* [YOUR ASSIGNMENT]
The pictures are to be omitted when the entries are reproduced exactly.
**** DATA FOR THE TASK
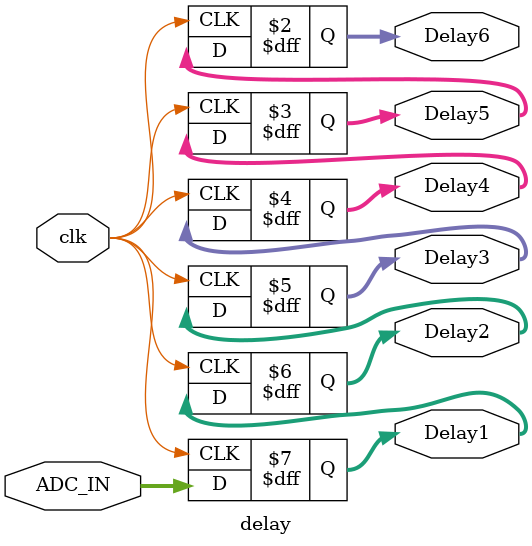
<source format=v>
module delay(clk, ADC_IN, Delay6, Delay5, Delay4, Delay3, Delay2, Delay1);

input [13:0] ADC_IN;
input clk;


output reg [13:0] Delay6;
output reg [13:0] Delay5;
output reg [13:0] Delay4;
output reg [13:0] Delay3;
output reg [13:0] Delay2;
output reg [13:0] Delay1;

always @(posedge clk) begin

	Delay6<=Delay5;
	Delay5<=Delay4;
	Delay4<=Delay3;
	Delay3<=Delay2;
	Delay2<=Delay1;
	Delay1<=ADC_IN;
	
end

endmodule

</source>
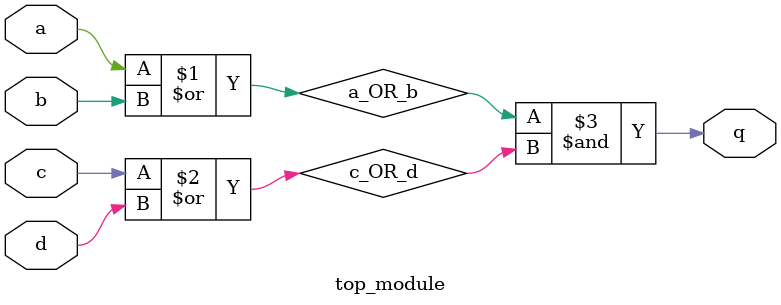
<source format=sv>
module top_module (
	input a, 
	input b, 
	input c, 
	input d,
	output q
);

wire a_OR_b;
wire c_OR_d;

assign a_OR_b = a | b;
assign c_OR_d = c | d;

assign q = a_OR_b & c_OR_d;

endmodule

</source>
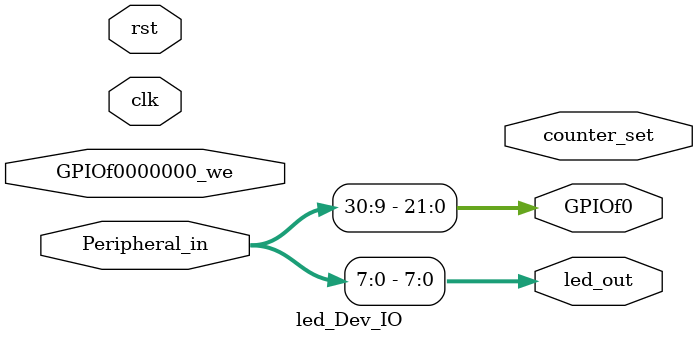
<source format=v>
`timescale 1ns / 1ps
module led_Dev_IO(input clk,
						input rst,
						input GPIOf0000000_we,
						input [31:0] Peripheral_in,
						output [1:0] counter_set,
						output [7:0] led_out,
						output [21:0] GPIOf0						 
						);
				
		assign led_out[7:0] = Peripheral_in[7:0];
		assign GPIOf0[21:0] = Peripheral_in[31:9];
endmodule

</source>
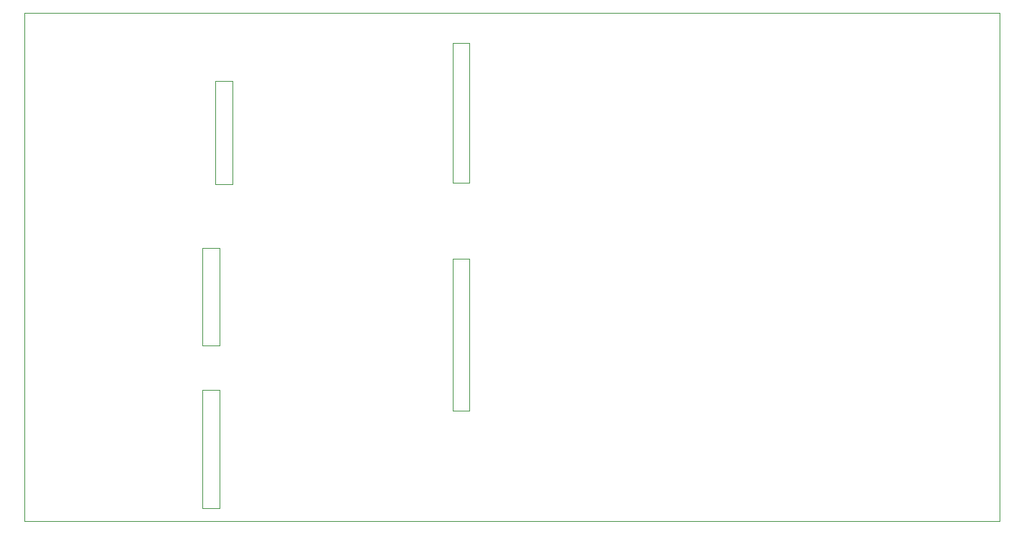
<source format=gbr>
%TF.GenerationSoftware,KiCad,Pcbnew,9.0.0*%
%TF.CreationDate,2025-07-11T04:59:07+08:00*%
%TF.ProjectId,tsal_g_v4.zip,7473616c-5f67-45f7-9634-2e7a69702e6b,rev?*%
%TF.SameCoordinates,Original*%
%TF.FileFunction,Profile,NP*%
%FSLAX46Y46*%
G04 Gerber Fmt 4.6, Leading zero omitted, Abs format (unit mm)*
G04 Created by KiCad (PCBNEW 9.0.0) date 2025-07-11 04:59:07*
%MOMM*%
%LPD*%
G01*
G04 APERTURE LIST*
%TA.AperFunction,Profile*%
%ADD10C,0.050000*%
%TD*%
G04 APERTURE END LIST*
D10*
X107000000Y-56500000D02*
X109000000Y-56500000D01*
X109000000Y-73000000D01*
X107000000Y-73000000D01*
X107000000Y-56500000D01*
X77500000Y-80750000D02*
X79500000Y-80750000D01*
X79500000Y-92250000D01*
X77500000Y-92250000D01*
X77500000Y-80750000D01*
X77500000Y-97500000D02*
X79500000Y-97500000D01*
X79500000Y-111500000D01*
X77500000Y-111500000D01*
X77500000Y-97500000D01*
X107000000Y-82000000D02*
X109000000Y-82000000D01*
X109000000Y-100000000D01*
X107000000Y-100000000D01*
X107000000Y-82000000D01*
X79000000Y-61000000D02*
X81000000Y-61000000D01*
X81000000Y-73250000D01*
X79000000Y-73250000D01*
X79000000Y-61000000D01*
X56500000Y-53000000D02*
X171500000Y-53000000D01*
X171500000Y-113000000D01*
X56500000Y-113000000D01*
X56500000Y-53000000D01*
M02*

</source>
********
* [EXPECTED ANSWER]
<source format=v>
module delay(clk, ADC_IN, Delay6, Delay5, Delay4, Delay3, Delay2, Delay1);

input [13:0] ADC_IN;
input clk;


output reg [13:0] Delay6;
output reg [13:0] Delay5;
output reg [13:0] Delay4;
output reg [13:0] Delay3;
output reg [13:0] Delay2;
output reg [13:0] Delay1;

always @(posedge clk) begin

	Delay6<=Delay5;
	Delay5<=Delay4;
	Delay4<=Delay3;
	Delay3<=Delay2;
	Delay2<=Delay1;
	Delay1<=ADC_IN;
	
end

endmodule

</source>
<source format=sv>
module top_module (
	input a, 
	input b, 
	input c, 
	input d,
	output q
);

wire a_OR_b;
wire c_OR_d;

assign a_OR_b = a | b;
assign c_OR_d = c | d;

assign q = a_OR_b & c_OR_d;

endmodule

</source>
<source format=v>
`timescale 1ns / 1ps
module led_Dev_IO(input clk,
						input rst,
						input GPIOf0000000_we,
						input [31:0] Peripheral_in,
						output [1:0] counter_set,
						output [7:0] led_out,
						output [21:0] GPIOf0						 
						);
				
		assign led_out[7:0] = Peripheral_in[7:0];
		assign GPIOf0[21:0] = Peripheral_in[31:9];
endmodule

</source>
<source format=gbr>
%TF.GenerationSoftware,KiCad,Pcbnew,9.0.0*%
%TF.CreationDate,2025-07-11T04:59:07+08:00*%
%TF.ProjectId,tsal_g_v4.zip,7473616c-5f67-45f7-9634-2e7a69702e6b,rev?*%
%TF.SameCoordinates,Original*%
%TF.FileFunction,Profile,NP*%
%FSLAX46Y46*%
G04 Gerber Fmt 4.6, Leading zero omitted, Abs format (unit mm)*
G04 Created by KiCad (PCBNEW 9.0.0) date 2025-07-11 04:59:07*
%MOMM*%
%LPD*%
G01*
G04 APERTURE LIST*
%TA.AperFunction,Profile*%
%ADD10C,0.050000*%
%TD*%
G04 APERTURE END LIST*
D10*
X107000000Y-56500000D02*
X109000000Y-56500000D01*
X109000000Y-73000000D01*
X107000000Y-73000000D01*
X107000000Y-56500000D01*
X77500000Y-80750000D02*
X79500000Y-80750000D01*
X79500000Y-92250000D01*
X77500000Y-92250000D01*
X77500000Y-80750000D01*
X77500000Y-97500000D02*
X79500000Y-97500000D01*
X79500000Y-111500000D01*
X77500000Y-111500000D01*
X77500000Y-97500000D01*
X107000000Y-82000000D02*
X109000000Y-82000000D01*
X109000000Y-100000000D01*
X107000000Y-100000000D01*
X107000000Y-82000000D01*
X79000000Y-61000000D02*
X81000000Y-61000000D01*
X81000000Y-73250000D01*
X79000000Y-73250000D01*
X79000000Y-61000000D01*
X56500000Y-53000000D02*
X171500000Y-53000000D01*
X171500000Y-113000000D01*
X56500000Y-113000000D01*
X56500000Y-53000000D01*
M02*

</source>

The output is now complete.